San Diego Leads State in Whooping Cough Cases (NBC)

For the past three years, San Diego County has had the highest occurrence of whooping cough, or pertussis, than any other county in the state, according to data from the California Department of Public Health.

Caravan family needing medical care allowed to enter U.S. (!0 News)

… Juan Alberto and his daughter, Leslie, are now in the U.S. where she can receive medical care that was not available to her in the shelters south of the border. The pair were temporarily paroled into the United States before they make their asylum claim. Seven-year-old Leslie has cerebral palsy and ran out of medication shortly after her father began the journey from Honduras…. Juan joined the caravan in Central America and pushed his daughter thousands of miles in a stroller to Tijuana…”I’ve never seen anything like it,” said Mark Lane with the Minority Humanitarian Foundation.

MTS’s Old Board Is Rushing to Adopt a New Fare Payment System  (Voice of San Diego)

If the 10-year, $37 million contract is approved, it would represent a major decision being made in the board’s last meeting of the year, just weeks before as much of a third of its board members will be replaced because they lost elections or were termed out of office.

Data Shows San Diego Officials Misled the Public on Potential Source of Lead in Water (Voice of SD)

The city isn’t sure what 192,000 of its water lines are made of. No other major California cities have such a massive gap in recordkeeping – one that could cost the city between $192 million and $960 million if it doesn’t take drastic steps to account for the make of those lines in the next 18 months.

San Diego Is a City of Transplants – But That’s Changing (Voice of SD)

Only about 46 percent of people living in San Diego were born in San Diego, according to 2017 Census data. That’s a bit lower than the 55 percent in California as a whole who’ve remained in their home state, or the 58 percent who’ve remained in their home states nationwide.

Domestic slayings: Brutal and foreseeable (Washington Post)

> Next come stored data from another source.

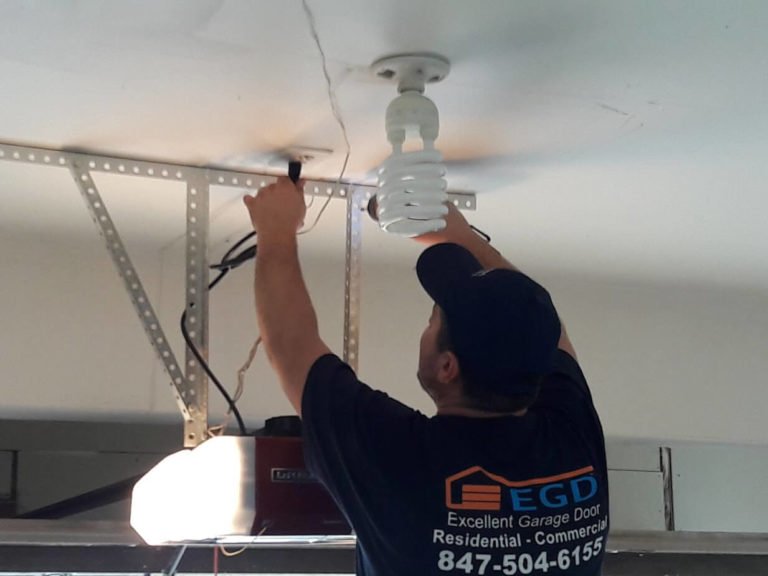
Find the location of `cable`. cable is located at coordinates (233, 265), (179, 556), (232, 551).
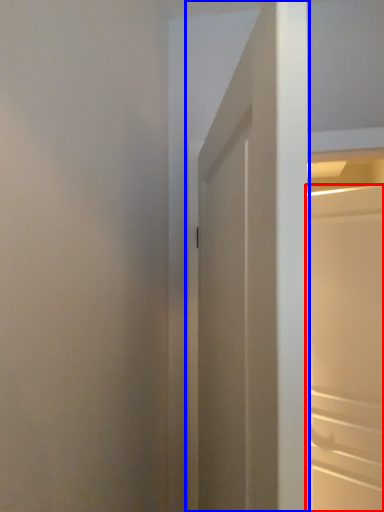
Question: Among these objects, which one is nearest to the camera, door (highlighted by a red box) or door (highlighted by a blue box)?

Choices:
 (A) door
 (B) door

Answer: (B)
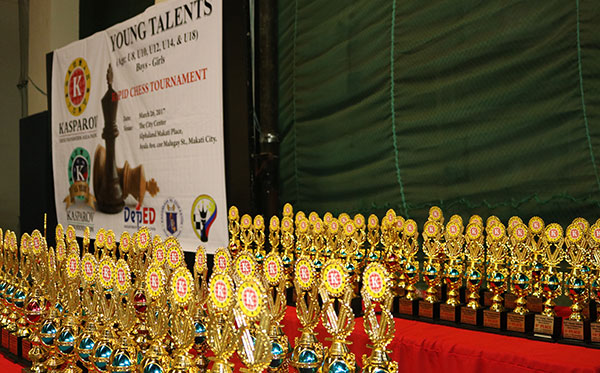
At what (x,y) coordinates should I click in order to perform the action: click on black wires. Please return your answer as a coordinate pair (x, y). Looking at the image, I should click on (39, 88).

….In San Diego, 51 percent of women killed in the city during the past decade were murdered by an intimate partner, the highest of 47 major cities in a Washington Post analysis of solved murder cases. The analysis also found that in five of those cities, including San Diego, one-third of all men who killed a current or former intimate partner were publicly known to be a potential threat to their loved one ahead of the attack….

STATE

Sacramento Report: Redevelopment and a Controversial Housing Bill Are Poised for Comebacks (Voice of San Diego)

The Legislature will officially reconvene early next year, but this week offered a glimpse at the big priorities and fights to come … including the most high-profile bill from last session, a measure by Sen. Scott Weiner to make it far easier to build housing near transit. The new version of the bill attempts to address various groups’ concerns that killed it last time….San Diego leaders including Mayor Kevin Faulconer and Assemblyman Todd Gloria have for years, decried the loss of redevelopment dollars that were once a major funding source for low-income housing….Now Gloria is one of many state legislators rallying behind a revised version of the program.

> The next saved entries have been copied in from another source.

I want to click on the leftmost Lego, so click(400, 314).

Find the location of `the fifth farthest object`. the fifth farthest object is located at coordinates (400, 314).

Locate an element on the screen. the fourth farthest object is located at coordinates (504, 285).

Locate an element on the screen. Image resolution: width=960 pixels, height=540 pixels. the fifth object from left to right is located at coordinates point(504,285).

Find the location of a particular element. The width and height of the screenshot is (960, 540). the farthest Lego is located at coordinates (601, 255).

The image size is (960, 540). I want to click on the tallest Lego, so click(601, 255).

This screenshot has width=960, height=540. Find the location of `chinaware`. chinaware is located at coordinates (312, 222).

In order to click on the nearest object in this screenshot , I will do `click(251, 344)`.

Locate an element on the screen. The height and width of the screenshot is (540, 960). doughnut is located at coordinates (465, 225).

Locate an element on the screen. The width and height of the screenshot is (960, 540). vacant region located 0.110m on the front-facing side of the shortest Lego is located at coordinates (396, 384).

Trump administration poised to strip protections from up to 80% of California waters, millions of acres nationwide (Los Angeles Times)

At stake are billions of dollars in potential development rights, the quality of drinking water and rules that affect farming in much of the country, as well as wildlife habitat for most of the nation’s migratory birds and many other species.

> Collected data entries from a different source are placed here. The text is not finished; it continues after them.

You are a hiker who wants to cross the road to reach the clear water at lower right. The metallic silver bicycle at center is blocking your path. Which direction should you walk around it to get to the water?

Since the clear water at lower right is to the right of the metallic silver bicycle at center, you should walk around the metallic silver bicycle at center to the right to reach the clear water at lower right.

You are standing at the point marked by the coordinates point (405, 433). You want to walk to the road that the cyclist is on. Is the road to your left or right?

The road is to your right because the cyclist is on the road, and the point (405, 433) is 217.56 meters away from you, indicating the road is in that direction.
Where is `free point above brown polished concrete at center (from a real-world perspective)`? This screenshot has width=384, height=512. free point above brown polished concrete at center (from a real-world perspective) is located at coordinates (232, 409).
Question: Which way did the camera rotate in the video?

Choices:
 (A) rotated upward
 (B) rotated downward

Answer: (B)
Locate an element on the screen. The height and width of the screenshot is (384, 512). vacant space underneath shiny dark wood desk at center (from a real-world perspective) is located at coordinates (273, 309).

California's deadliest wildfire is blamed in lawsuit on faulty utility transmission tower (NBC News)

 A lawsuit claims the Camp Fire, which killed at least 88 people, was started by a faulty transmission tower that brought dangerous live wires crashing down.

Former California GOP officials call on state Republicans to renounce Trump's rhetoric and 'nationalism metastasizing in the party'  (Los Angeles Times)

 Five former political directors of the California Republican Party have called on state GOP leadership to renounce nationalist speech used by President Trump as well as candidates who embrace “messages of hatred, division and rhetoric that divides us by race.”